──────── PROVIDED RECORDS

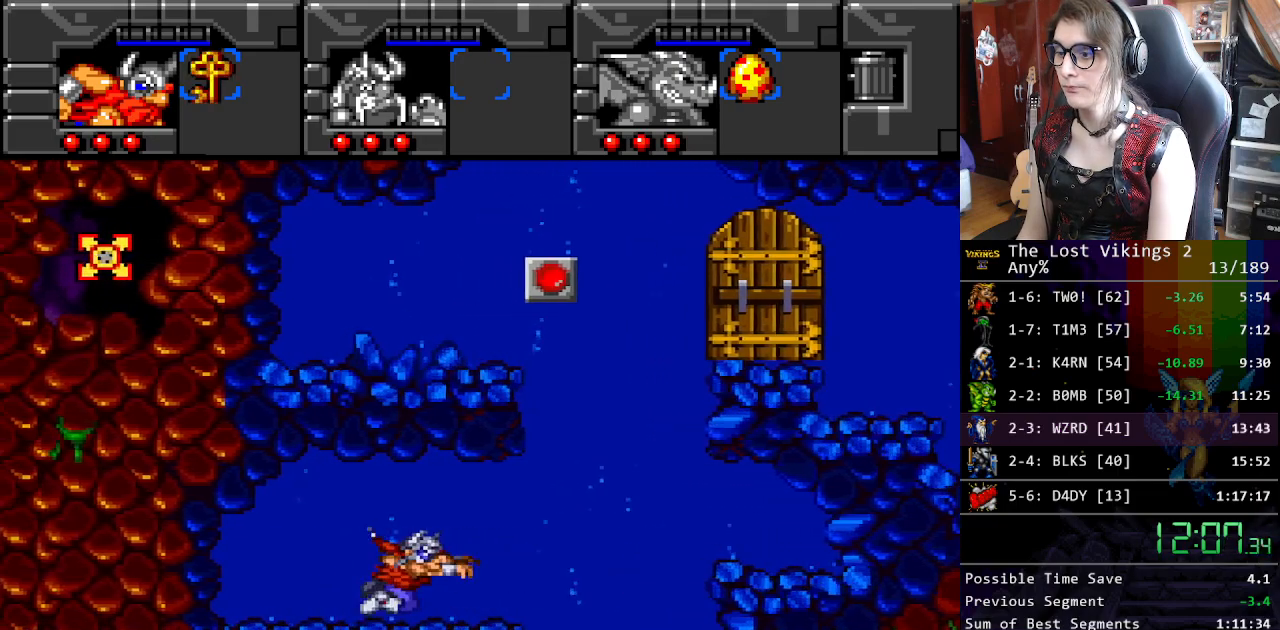
{"buttons": ["B", "DPAD_UP"], "events": [[84, "B", "down"], [151, "DPAD_UP", "down"], [168, "B", "up"], [234, "B", "down"], [335, "B", "up"], [385, "DPAD_RIGHT", "up"], [502, "B", "down"]]}
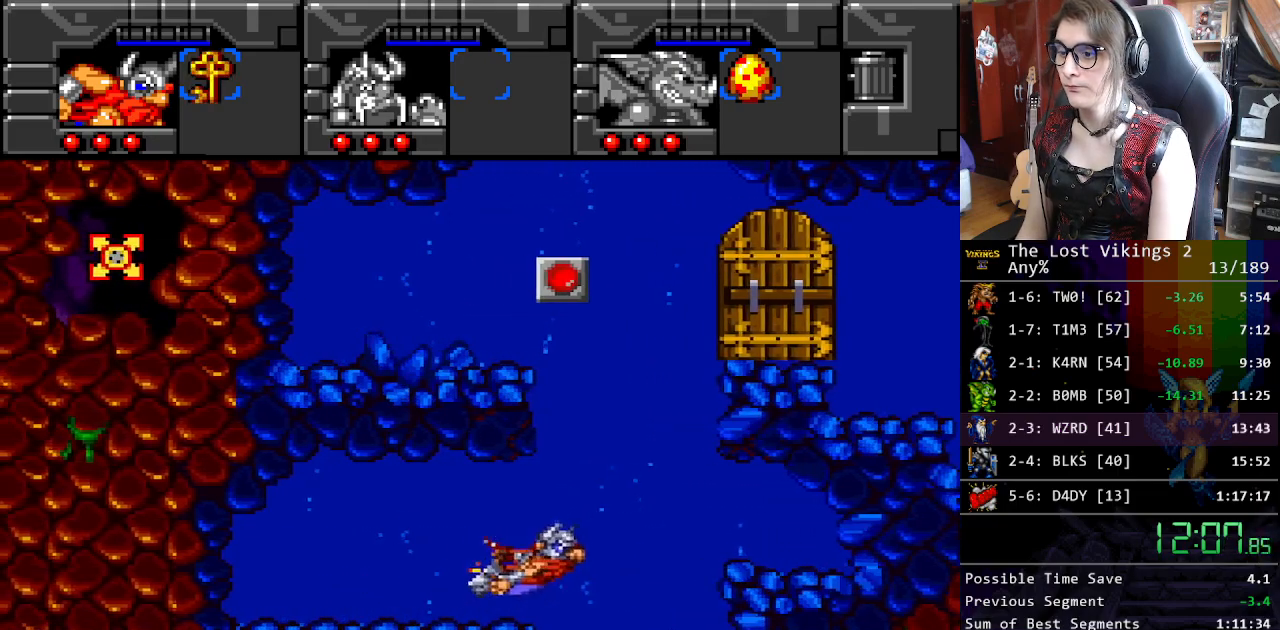
{"buttons": ["DPAD_UP"], "events": [[83, "B", "up"], [167, "B", "down"], [284, "B", "up"], [351, "B", "down"], [434, "B", "up"]]}
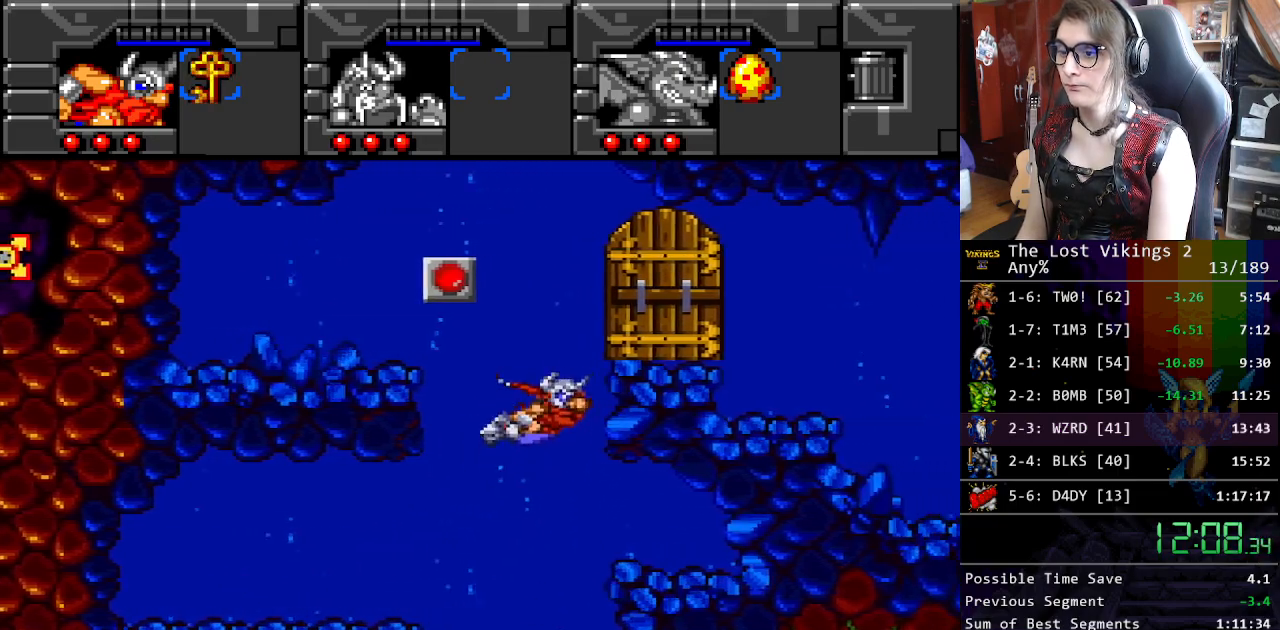
{"buttons": ["DPAD_DOWN", "DPAD_RIGHT"], "events": [[50, "DPAD_RIGHT", "down"], [217, "DPAD_UP", "up"], [317, "B", "down"], [334, "DPAD_DOWN", "down"], [418, "B", "up"]]}
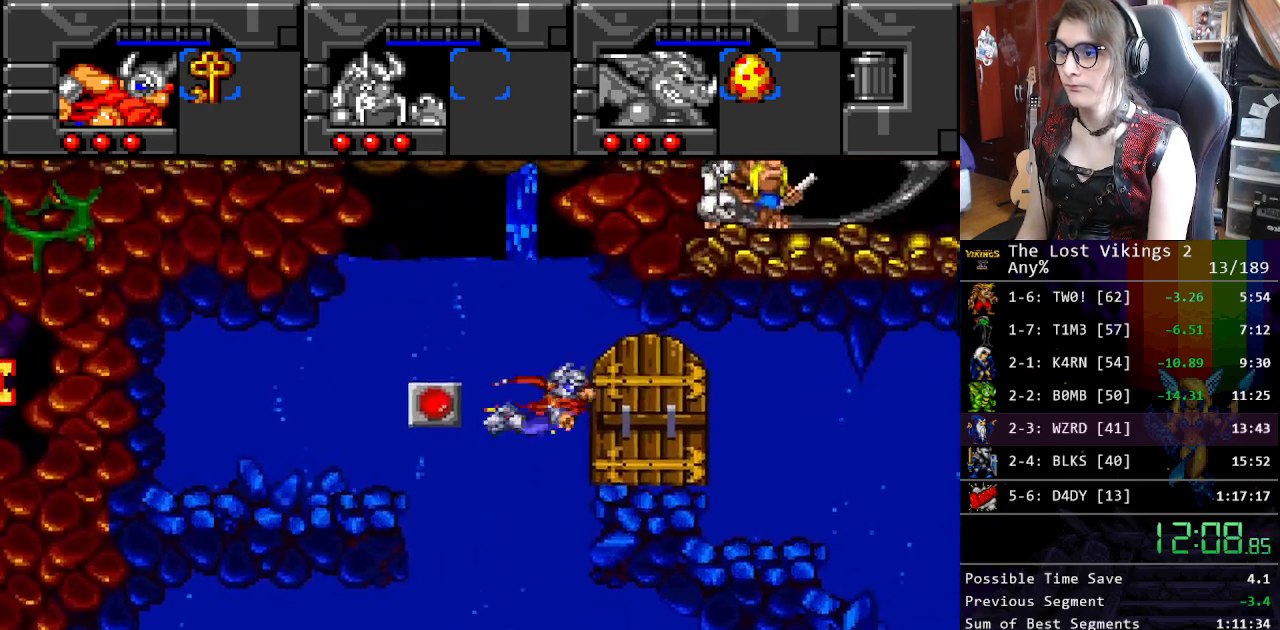
{"buttons": ["DPAD_RIGHT"], "events": [[17, "B", "down"], [100, "B", "up"], [201, "B", "down"], [301, "B", "up"], [368, "B", "down"], [451, "DPAD_DOWN", "up"], [485, "B", "up"]]}
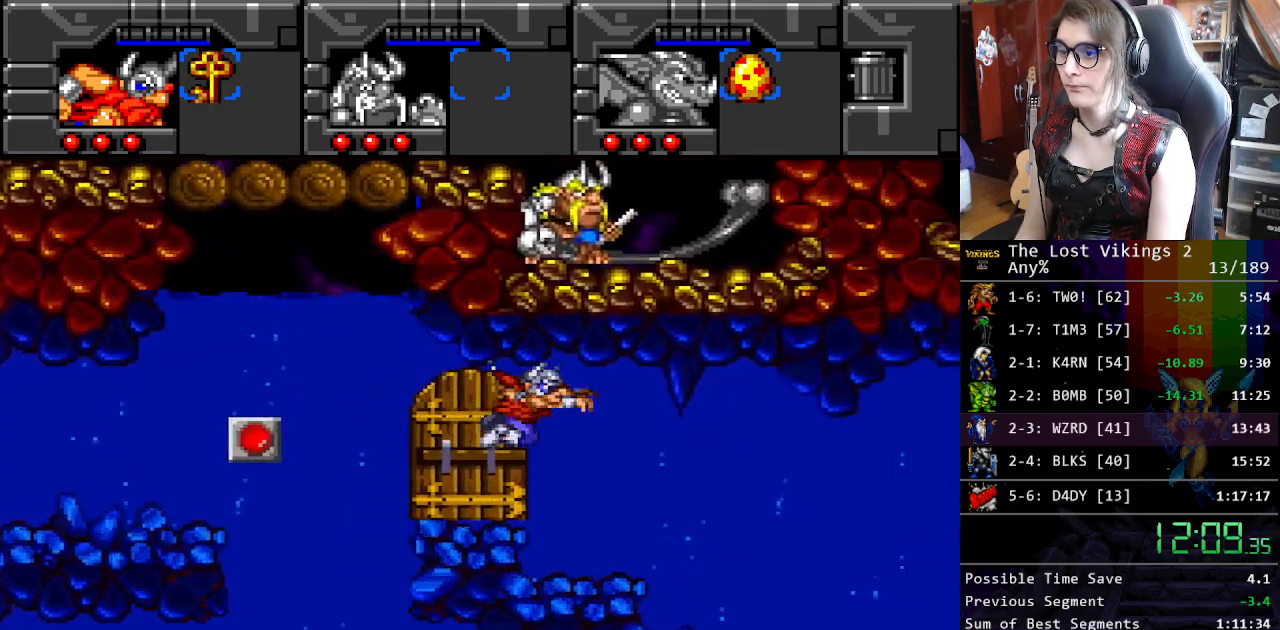
{"buttons": ["DPAD_RIGHT"], "events": [[67, "B", "down"], [151, "B", "up"], [234, "B", "down"], [334, "B", "up"], [401, "B", "down"], [485, "B", "up"]]}
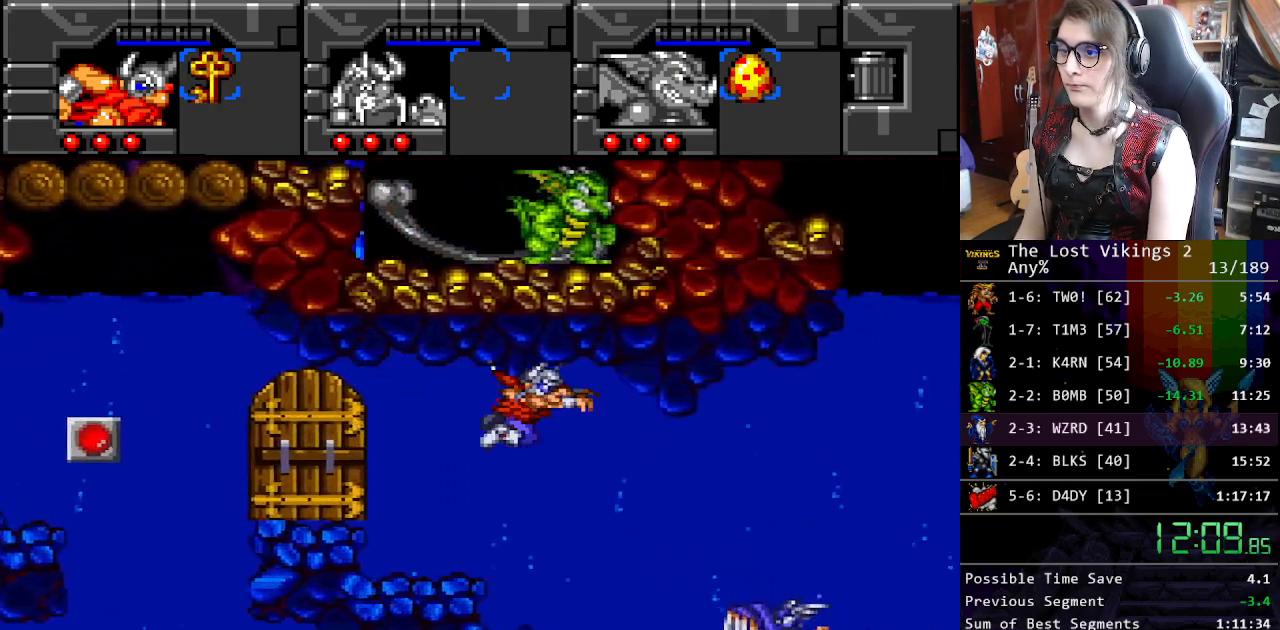
{"buttons": ["B", "DPAD_RIGHT"], "events": [[67, "B", "down"], [167, "B", "up"], [251, "B", "down"], [335, "B", "up"], [401, "B", "down"]]}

────────────────

(WHAT IS NEEDED) An exact copy of the records above is needed, free of pictures.

(COMPLETED TASK)
{"buttons": ["B", "DPAD_UP"], "events": [[84, "B", "down"], [151, "DPAD_UP", "down"], [168, "B", "up"], [234, "B", "down"], [335, "B", "up"], [385, "DPAD_RIGHT", "up"], [502, "B", "down"]]}
{"buttons": ["DPAD_UP"], "events": [[83, "B", "up"], [167, "B", "down"], [284, "B", "up"], [351, "B", "down"], [434, "B", "up"]]}
{"buttons": ["DPAD_DOWN", "DPAD_RIGHT"], "events": [[50, "DPAD_RIGHT", "down"], [217, "DPAD_UP", "up"], [317, "B", "down"], [334, "DPAD_DOWN", "down"], [418, "B", "up"]]}
{"buttons": ["DPAD_RIGHT"], "events": [[17, "B", "down"], [100, "B", "up"], [201, "B", "down"], [301, "B", "up"], [368, "B", "down"], [451, "DPAD_DOWN", "up"], [485, "B", "up"]]}
{"buttons": ["DPAD_RIGHT"], "events": [[67, "B", "down"], [151, "B", "up"], [234, "B", "down"], [334, "B", "up"], [401, "B", "down"], [485, "B", "up"]]}
{"buttons": ["B", "DPAD_RIGHT"], "events": [[67, "B", "down"], [167, "B", "up"], [251, "B", "down"], [335, "B", "up"], [401, "B", "down"]]}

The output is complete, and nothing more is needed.